Tuesday, August 16, 2011
Augustus Elliot Fuller and the Sussex Spaniel
Published in "Dogs in Canada" Magazine, December 6, 2010
Written by Ria Hörter
Most dogs were developed after hundreds of years of evolution and lengthy selection by breeders. However, some breeds owe their existence to just one person.
Augustus Elliot (also Eliot, Elliott and Eliott) Fuller (1777-1857) was an extremely rich British landowner who lived in Sussex, Wales and London, and owned property in Jamaica. Around 1795 he began to develop a line of working spaniels, bred for hunting in the heavy cover and clay soil of Sussex – heavily built dogs for a heavy job.

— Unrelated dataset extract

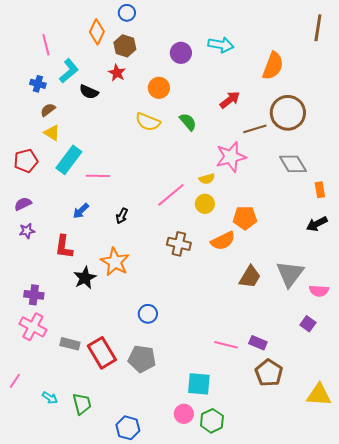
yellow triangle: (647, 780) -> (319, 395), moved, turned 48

The Fuller family had its roots in Uckfield and Waldron (east Sussex). In 1776, John Trayton Fuller married Anne Elliot, daughter of George Augustus Elliot (1st Baron Heathfield) and Anne Pollexon (sic)Drake. Their oldest son, Augustus Elliott, was born on May 7, 1777, and the young family settled in Brayley Park, later renamed Heathfield Park. When he was 14, the family moved to Ashdown House in East Grinstead. Augustus and his 10 brothers and sisters were raised as members of the privileged class of aristocratic, well-to-do 18th- and 19th-century families that combined business with pleasure, where pleasure meant hunting with dogs.